The auto industry predicament has even trumped the Wall Street debacle and has given the corporate moguls the opportunity to finagle its unwarranted share of the American pie by instilling the fear that if financial institutions fail, the country is gone. In the last several months, we have been bombarded by daily cries of doom. Along with those cries of doom, Wall Street insisted that it needed a bailout to keep the United States on its feet.
And, it worked. Wall Street has managed to drag an $850 billion bailout package from the bowels of Congress. Negotiations, heavily favoring Wall Street moguls with their behemoth corporations, resulted in no oversight committee or commission being created to ensure that Wall Street really used the money as it was supposed to do – that is to pump money into the credit markets.

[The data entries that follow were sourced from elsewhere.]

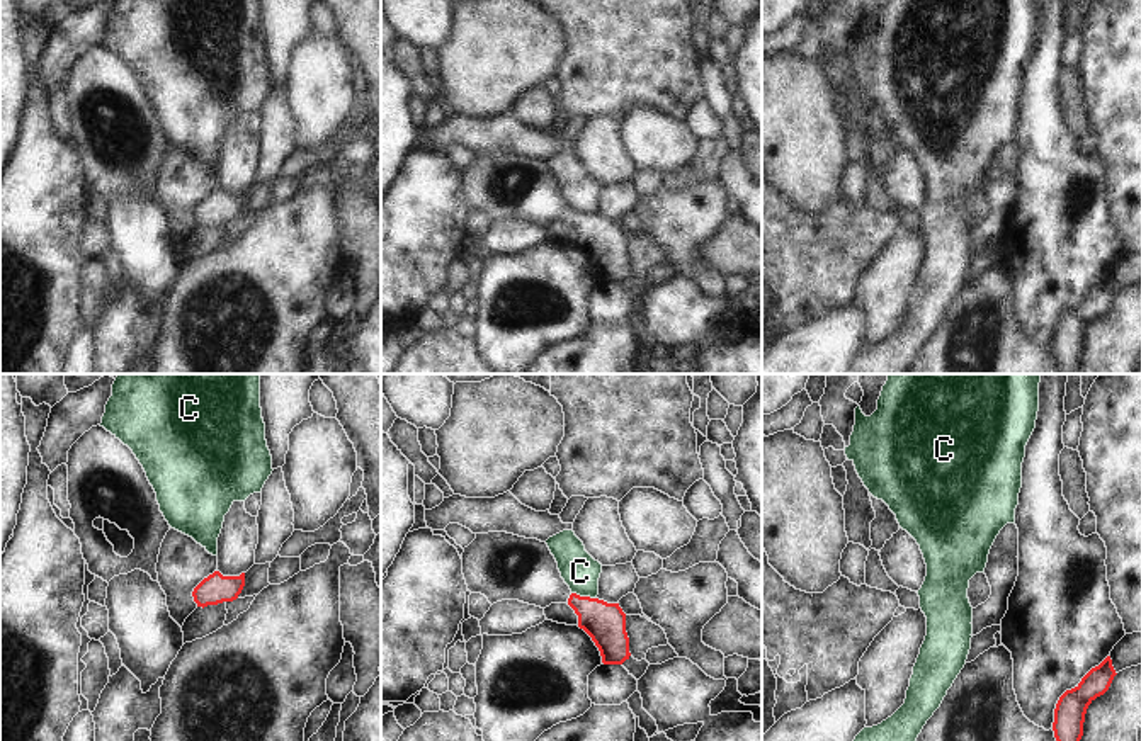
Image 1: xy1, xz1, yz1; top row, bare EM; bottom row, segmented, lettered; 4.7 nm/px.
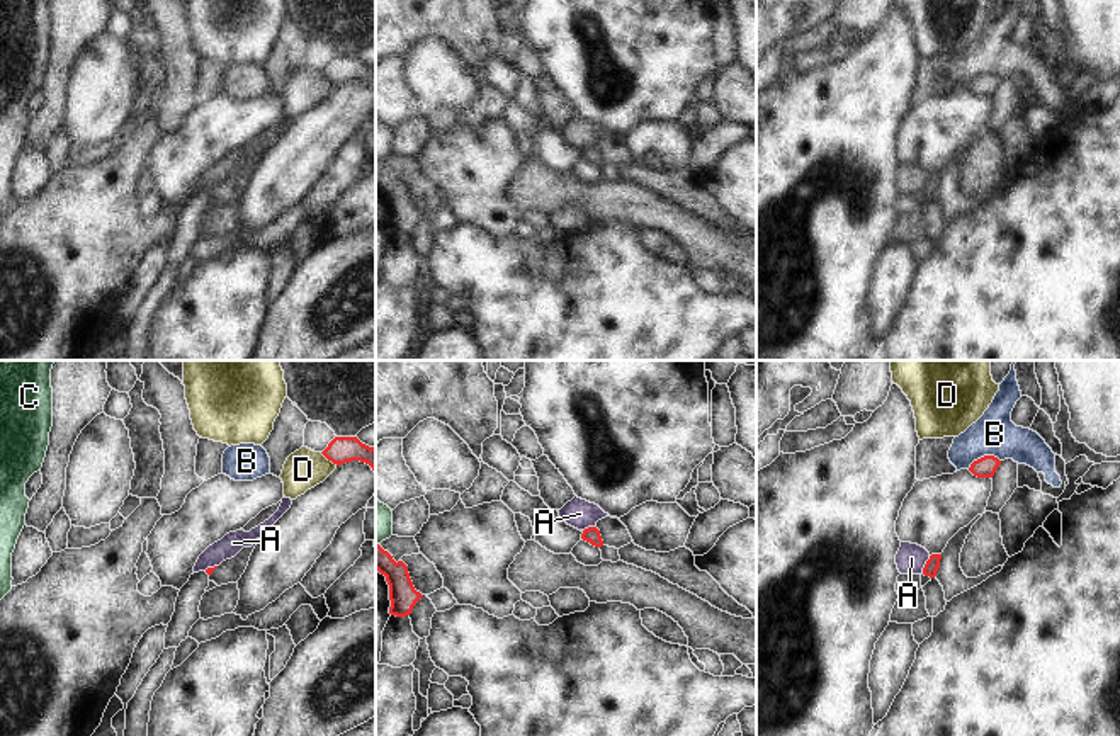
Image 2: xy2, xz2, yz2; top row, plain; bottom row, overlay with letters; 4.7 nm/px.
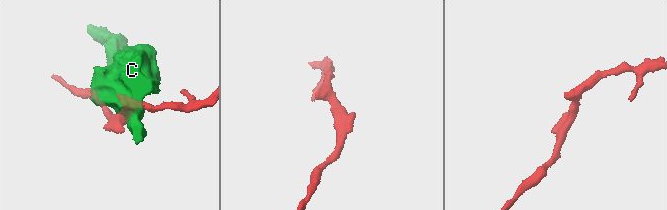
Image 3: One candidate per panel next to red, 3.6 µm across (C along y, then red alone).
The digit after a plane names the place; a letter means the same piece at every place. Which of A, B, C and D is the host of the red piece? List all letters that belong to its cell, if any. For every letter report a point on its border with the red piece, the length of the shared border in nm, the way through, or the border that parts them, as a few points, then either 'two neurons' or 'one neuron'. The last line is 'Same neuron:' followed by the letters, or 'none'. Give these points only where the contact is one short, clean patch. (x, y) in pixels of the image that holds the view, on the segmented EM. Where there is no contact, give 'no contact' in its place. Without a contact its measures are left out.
A: yz2 (925, 565) | 90 nm | along yz2 (930, 556), (922, 571) | two neurons
B: yz2 (984, 456) | 170 nm | along yz2 (1000, 459), (981, 456), (967, 468) | two neurons
C: xz1 (584, 597) | 120 nm | along xz1 (572, 592), (596, 599) | two neurons
D: xy2 (328, 459) | 110 nm | along xy2 (320, 452), (337, 464) | two neurons
Same neuron: none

Instead, unfettered by any oversight, the corporations have hoarded the money, and what they have used has gone toward swallowing up smaller fish in the Wall Street pond. Following on the heels of the financial crisis, the auto industries held out their hand for assistance.

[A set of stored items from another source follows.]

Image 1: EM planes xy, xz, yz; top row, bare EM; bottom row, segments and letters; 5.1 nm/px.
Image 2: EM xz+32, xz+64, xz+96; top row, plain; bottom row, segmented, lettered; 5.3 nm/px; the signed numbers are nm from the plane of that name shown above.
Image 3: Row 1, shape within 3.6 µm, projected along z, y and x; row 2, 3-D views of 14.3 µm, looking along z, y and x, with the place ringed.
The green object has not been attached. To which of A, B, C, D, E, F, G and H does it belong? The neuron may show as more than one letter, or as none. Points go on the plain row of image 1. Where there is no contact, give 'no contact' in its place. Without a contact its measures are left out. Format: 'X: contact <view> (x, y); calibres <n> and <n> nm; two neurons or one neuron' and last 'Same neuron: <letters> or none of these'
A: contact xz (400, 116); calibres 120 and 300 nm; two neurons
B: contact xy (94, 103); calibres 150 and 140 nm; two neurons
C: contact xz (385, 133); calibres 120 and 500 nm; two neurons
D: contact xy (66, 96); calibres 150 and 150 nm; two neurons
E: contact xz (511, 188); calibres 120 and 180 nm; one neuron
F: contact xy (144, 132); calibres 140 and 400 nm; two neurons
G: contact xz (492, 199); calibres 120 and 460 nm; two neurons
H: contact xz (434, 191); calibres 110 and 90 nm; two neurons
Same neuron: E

Called a “bailout”, the aid is really in the form of loans which must be repaid. As the current debate continues over whether or not to bail out the auto industry, many have focused on the union contracts suggesting that the contracts be torn up. Corporate America and Wall Street would love nothing better than to weaken the auto unions and extract as many concessions as possible.

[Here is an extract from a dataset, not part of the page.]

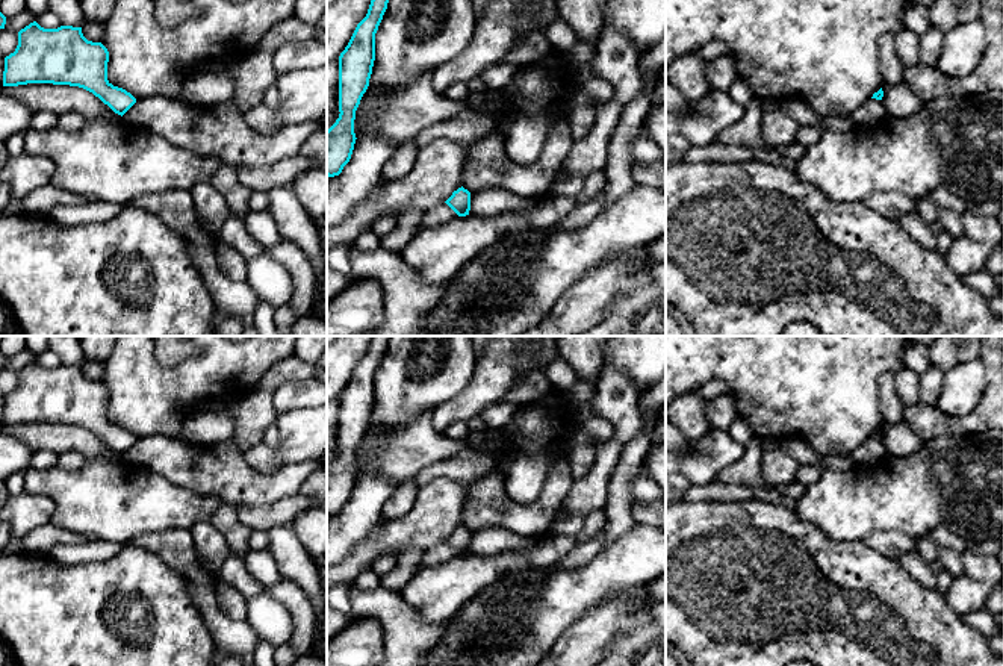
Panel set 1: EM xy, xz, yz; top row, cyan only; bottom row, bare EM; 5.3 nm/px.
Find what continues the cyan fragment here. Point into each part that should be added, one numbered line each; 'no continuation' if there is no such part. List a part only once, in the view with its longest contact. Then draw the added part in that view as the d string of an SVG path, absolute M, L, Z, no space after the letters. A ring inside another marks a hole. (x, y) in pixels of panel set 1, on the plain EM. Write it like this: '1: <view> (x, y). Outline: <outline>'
no continuation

Americans tend to be good at scapegoating, and, in the present crisis, that scapegoating is being driven by Wall Street’s and corporate America’s desire to break the backs of the remaining unions. Wall Street got its bail out, and, if an auto industry bail out comes with the anticipated strings of union concessions, corporate America will have taken a giant step toward eliminating one of the few remaining worker protections – unionization.